The white magic of morning was at work over the village of Mortland Royal. From a distant steading came the thin brazen cry of a cock, thin as a bugle, and round the Lothians' sleeping house the bubble of bird-song began.
In the orchard before the house, which ran down to the trout stream, Trust, the brown spaniel dog, came out of a barrel in his little fenced enclosure, sniffed the morning air, yawned, and went back again into his barrel. White mist was rising from the water-meadows, billowed into delicate eddies and spirals by the first breeze of day, and already touched by the rosy fingers of dawn.
In the wood beyond the meadows an old cock-pheasant made a sound like high hysteric laughter.
The house, with its gravel-sweep giving directly on to the unfenced orchard, was long and low. The stones were mellowed by time, and orange, olive, and ash-coloured lichens clung to them. The roof was of tiles, warm red and green with age, the windows mullioned, the chimney-stack, which cut deep into the roof, high and with the grace of Tudor times.
The place was called the "Old House" in the village and was a veritable sixteenth century cottage, rather spoilt by repairs and minor extensions, but still, in the silent summer morning, with something of the grace and fragrance of an Elizabethan song. It was quite small, really, a large cottage and nothing more, but it had a personality of its own and it was always very tranquil.
On such a summer dawn as this with the rabbits frisking in the pearl-hung grass, on autumn days of brown and purple, or keen spring mornings when the wind fifed a tune among the bare branches of the apple-trees; on dead winter days when sea-birds from the marshes flitted against the grey sky like sudden drifts of snow, a deep peace ever brooded over the house.

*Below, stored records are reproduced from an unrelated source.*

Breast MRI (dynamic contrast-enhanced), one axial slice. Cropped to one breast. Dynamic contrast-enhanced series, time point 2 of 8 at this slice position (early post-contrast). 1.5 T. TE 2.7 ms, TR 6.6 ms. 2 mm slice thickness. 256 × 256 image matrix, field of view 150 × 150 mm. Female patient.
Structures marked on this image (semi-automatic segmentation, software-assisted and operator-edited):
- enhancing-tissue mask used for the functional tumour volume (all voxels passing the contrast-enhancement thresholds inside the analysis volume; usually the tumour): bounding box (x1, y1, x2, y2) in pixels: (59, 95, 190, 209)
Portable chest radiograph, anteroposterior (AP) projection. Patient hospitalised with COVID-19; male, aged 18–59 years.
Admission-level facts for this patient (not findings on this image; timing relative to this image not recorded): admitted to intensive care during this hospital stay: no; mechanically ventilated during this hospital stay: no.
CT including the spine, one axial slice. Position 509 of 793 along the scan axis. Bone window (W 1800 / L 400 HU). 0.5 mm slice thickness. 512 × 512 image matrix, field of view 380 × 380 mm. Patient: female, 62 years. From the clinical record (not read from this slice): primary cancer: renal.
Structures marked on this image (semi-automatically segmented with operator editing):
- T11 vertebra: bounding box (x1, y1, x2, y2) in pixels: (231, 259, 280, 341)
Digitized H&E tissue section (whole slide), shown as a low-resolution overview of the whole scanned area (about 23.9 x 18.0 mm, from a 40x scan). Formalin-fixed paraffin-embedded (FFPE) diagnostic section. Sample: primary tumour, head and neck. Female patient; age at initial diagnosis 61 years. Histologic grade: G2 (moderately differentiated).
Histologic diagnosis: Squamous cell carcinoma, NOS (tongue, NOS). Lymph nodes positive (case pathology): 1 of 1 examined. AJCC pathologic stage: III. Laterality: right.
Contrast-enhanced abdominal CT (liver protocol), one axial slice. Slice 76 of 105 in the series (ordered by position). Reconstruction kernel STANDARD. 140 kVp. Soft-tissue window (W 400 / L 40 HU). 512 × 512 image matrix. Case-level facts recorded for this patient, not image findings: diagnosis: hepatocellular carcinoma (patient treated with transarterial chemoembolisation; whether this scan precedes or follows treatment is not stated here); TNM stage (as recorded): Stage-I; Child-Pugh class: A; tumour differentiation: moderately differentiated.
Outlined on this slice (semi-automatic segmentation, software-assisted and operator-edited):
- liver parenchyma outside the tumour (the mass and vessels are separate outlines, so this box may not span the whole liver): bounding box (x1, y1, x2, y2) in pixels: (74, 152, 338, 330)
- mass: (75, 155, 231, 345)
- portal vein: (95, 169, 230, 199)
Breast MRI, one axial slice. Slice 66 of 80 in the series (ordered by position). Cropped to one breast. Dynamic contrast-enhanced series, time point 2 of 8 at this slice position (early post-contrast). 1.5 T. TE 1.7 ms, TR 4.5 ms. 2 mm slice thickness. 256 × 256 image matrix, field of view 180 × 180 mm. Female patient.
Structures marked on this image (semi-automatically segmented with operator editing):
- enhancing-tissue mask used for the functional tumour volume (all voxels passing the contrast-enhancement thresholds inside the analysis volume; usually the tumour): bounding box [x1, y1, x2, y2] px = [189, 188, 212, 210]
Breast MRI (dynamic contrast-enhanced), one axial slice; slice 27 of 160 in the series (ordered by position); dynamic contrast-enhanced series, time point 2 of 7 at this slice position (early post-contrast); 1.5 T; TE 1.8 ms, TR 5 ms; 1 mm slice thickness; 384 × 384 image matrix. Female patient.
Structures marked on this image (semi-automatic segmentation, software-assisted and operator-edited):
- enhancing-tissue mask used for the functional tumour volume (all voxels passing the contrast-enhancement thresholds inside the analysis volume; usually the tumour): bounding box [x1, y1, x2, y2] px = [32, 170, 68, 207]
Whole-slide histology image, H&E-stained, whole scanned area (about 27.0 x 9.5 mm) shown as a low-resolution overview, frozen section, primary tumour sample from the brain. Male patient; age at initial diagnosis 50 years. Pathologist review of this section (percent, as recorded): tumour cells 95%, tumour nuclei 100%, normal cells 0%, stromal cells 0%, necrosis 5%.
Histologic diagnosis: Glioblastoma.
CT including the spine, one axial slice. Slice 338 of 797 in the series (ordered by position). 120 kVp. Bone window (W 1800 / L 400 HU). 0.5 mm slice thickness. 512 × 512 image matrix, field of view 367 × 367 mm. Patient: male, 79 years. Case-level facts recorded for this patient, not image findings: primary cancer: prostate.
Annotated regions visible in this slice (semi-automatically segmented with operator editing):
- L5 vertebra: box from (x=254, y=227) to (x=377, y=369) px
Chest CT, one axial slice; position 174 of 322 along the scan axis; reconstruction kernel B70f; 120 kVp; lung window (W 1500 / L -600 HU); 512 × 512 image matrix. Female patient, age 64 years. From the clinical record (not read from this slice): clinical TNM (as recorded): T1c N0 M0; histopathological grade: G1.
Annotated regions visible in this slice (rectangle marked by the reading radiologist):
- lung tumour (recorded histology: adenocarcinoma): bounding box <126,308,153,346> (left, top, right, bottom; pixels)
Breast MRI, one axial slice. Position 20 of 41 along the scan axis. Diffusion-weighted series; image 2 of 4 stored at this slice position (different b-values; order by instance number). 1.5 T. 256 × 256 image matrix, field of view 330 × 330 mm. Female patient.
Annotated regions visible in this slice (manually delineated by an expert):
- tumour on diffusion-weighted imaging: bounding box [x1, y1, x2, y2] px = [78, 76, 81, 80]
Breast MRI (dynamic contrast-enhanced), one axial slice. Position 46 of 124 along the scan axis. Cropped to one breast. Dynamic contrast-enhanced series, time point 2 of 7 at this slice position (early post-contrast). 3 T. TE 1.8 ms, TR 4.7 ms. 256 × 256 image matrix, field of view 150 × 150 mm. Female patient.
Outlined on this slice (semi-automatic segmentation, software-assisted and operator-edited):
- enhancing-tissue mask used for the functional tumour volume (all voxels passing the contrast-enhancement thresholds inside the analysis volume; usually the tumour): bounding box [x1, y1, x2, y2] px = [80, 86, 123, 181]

The air began to grow fresher and the mists to disperse as the breeze came over the great marshes a mile beyond the village. Out on the mud-flats with their sullen tidal creeks the sun was rising like a red Host from the far sea which tolled like a Mass bell. The curlews with their melancholy voices were beginning to fly inland from the marshes, high up in the still sky. The plovers were calling, the red-shanks piping in the marrum grass, and a sedge of herons shouted their hoarse "frank, frank" as they clanged away over the saltings.
Only the birds were awake in this remote Norfolk village, the cows in the meadows had but just turned in their sleep, and not even the bees were yet a-wing. Peace, profound and brooding, lay over the Poet's house.
Dawn blossomed into perfect morning, all gold and blue. It began, early as it was, to grow hot. Trust came out of his barrel and began to pad round his little yard with bright brown eyes.
There was a sound of some one stirring in the silent house, and presently the back door, in the recess near the entrance gates, was flung wide open and a housemaid with untidy hair and eyes still heavy with sleep, stood yawning upon the step. There was a rattle of cinders and the cracking of sticks as the fire was lit in the kitchen beyond. Trust, in the orchard, heard the sound. He could smell the wood-smoke from the chimney. Presently one of the Great Ones, the Beloved Ones, would let him out for a scamper in the dew. Then there would be biscuits for the dog Trust.